What about the regions? Well, I don't know. Maybe there is a dearth of start-ups outside London and the South-East? Maybe unemployment is greater outside those areas? Maybe private sector employment is lower in those areas? All could be legitiimate reasons for taking a regional approach. I remember Osborne talking about helping regions prosper that normally get left behind. Again, maybe extending it across the country would be prohibitively expensive?

I have no doubt there will be complex legislation alongside this to prevent some of the things people have commented on. The reaction here shows why. When the Government has limited finances it is not going to tolerate mass avoidance schemes, particularly when it is trying to stimulate private enterprise. We can take two views of that: either we applaud the Government for trying to help start-ups or we cry "unfair" and "sham" and automatically look for ways to abuse the system. Maybe we could start a petition to ask the Government NOT to introduce the scheme and save the taxpayer £1bn? That seems to be the prevailing mood, although not sure how the 400,000 start-ups expected to benefit would feel about that?

It's a sham

Briar | | Permalink

Some good points made by "Wild Billy" but on tonight's Question Time Vince Cable has said that the new relief is designed for small businesses. No it isn't! As we have discussed it seems to be only for new start ups. I suspect, as mentioned before, that it is for ex-civl servants to start up businesses doing much what they were doing before (without the attached bureaucracy) but as independent businesses. There might be a (very) few genuine new start ups. But surely existing small businesses looking to expand are in a much better position to create jobs by expanding (with government help) than brand new start ups? Allowing the relief to these existing small businesses would enable the supposed (and professed) objective of the relief to be fully realised (if that is truly the objective) and no complicated anti-avoidance rules would be necessary. If this is not the case then it's a politically grabbing headline and therefore a sham.

johnjenkins's picture

thought about?

johnjenkins | | Permalink

Who has been consulted on this????????? Does anyboby know anyone who has??????????? Ah hang on isn't this where the "Independant Advisors" come in. Who are these people that have furnished us with this budget??????

Where does the figure of 400,000 new start-ups come from???????

Sorry for being cynical but we've had to endure 13 years of Tosh and this lot haven't given me any grounds for believing that it will change.

I would have had far more respect if GO had said.
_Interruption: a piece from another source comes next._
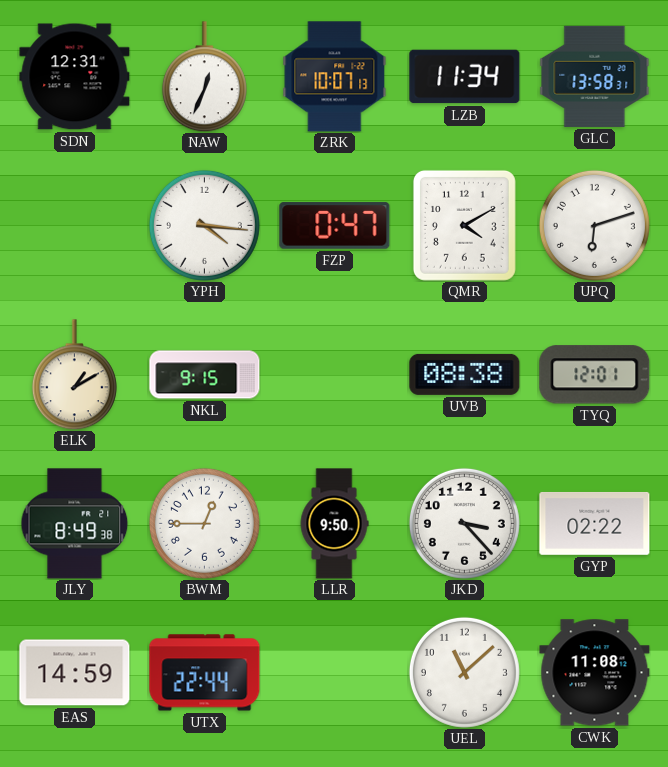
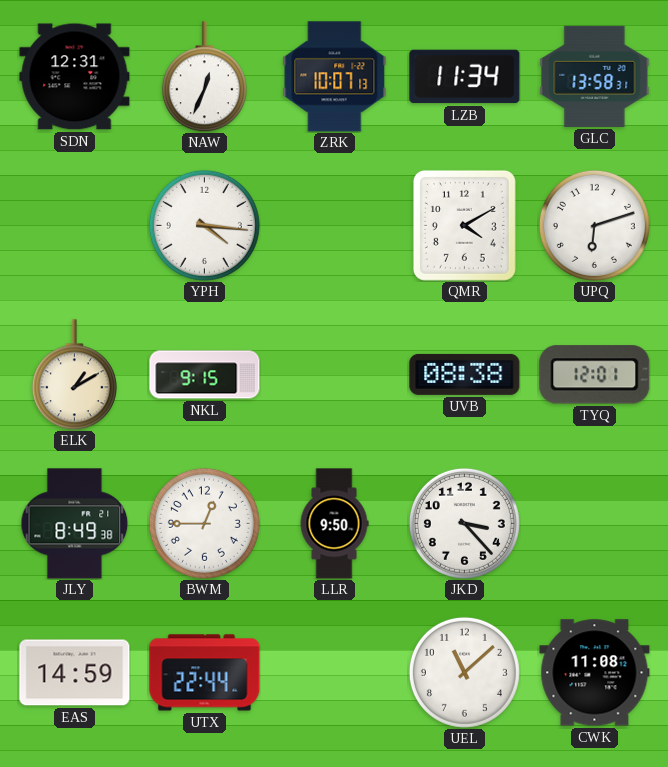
FZP: 0:47 -> none
GYP: 02:22 -> none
Amnesty and no penalties for 12 months to get our house in order and allow tax payers to put their affairs in order.

This would also give GO & co time to consult with HMRC front line staff and perhaps talk to us.

I believe that the Government will hive off certain functions with ex-civil servants being able to set up business with lots of goodies. Very unfair Mr Cameron!

 

Small business startups

mikewhit | | Permalink

If they want to encourage startups, I recall the Enterprise Allowance and related schemes, in the mid-80s, appeared to give good results.

Or "that was then, this is now" ?

johnjenkins's picture

"Enterprise Allowance"

johnjenkins | | Permalink

I remember it well and still have a few clients who started on it.

If I remember right you had to be signing on for 3 weeks, go on a one day seminar and then you would be elligable for £60 a week for 12 months.

Brilliant idea, but like all brilliant ideas fall by the wayside.

NIC AVOIDANCE

david5541 | | Permalink

THERE IS ALREADY PLENTY OF NIC AVOIDANCE WHICH THE PREVIOUS CHANCELLOR ADMITTED ABOUT TO THE BOYS IN THE CITY AT A TALK AFTER THE ELECTION.

 

MAYBE OUR POLITICIANS ARE AT THE BEHEST OF THE CITY CORPORATES JUST LIKE THEY ARE IN THE USA.

 

WHAT MOST AMAZES ME IS THAT OUR HMRC DEVOURS ANY PETTY NON COMPLIANCE BY SMALL CLIENTS BUT HAS NO INSIGHT INTO CORPORATE NIC AVOIDANCE.

 

iNIC AVOIDANCE HAS BEEN THE ONLY WAY FORWARD FOR MOST PEOPLE (& EMPLOYERS) SINCE THE LABOUR SOCIAL CHAPTER AND EMPLOYMENT/PAYROLL REGULATIONS (WHICH MADE THIS COUNTRY UNEMPLOYABLE AND JOBS OPEN ONLY TO ILLEGAL/TEMPORARY/TRANSIENT LABOUR FROM OVERSEAS WHO DONT CARRY ANY PENSION RIGHTS).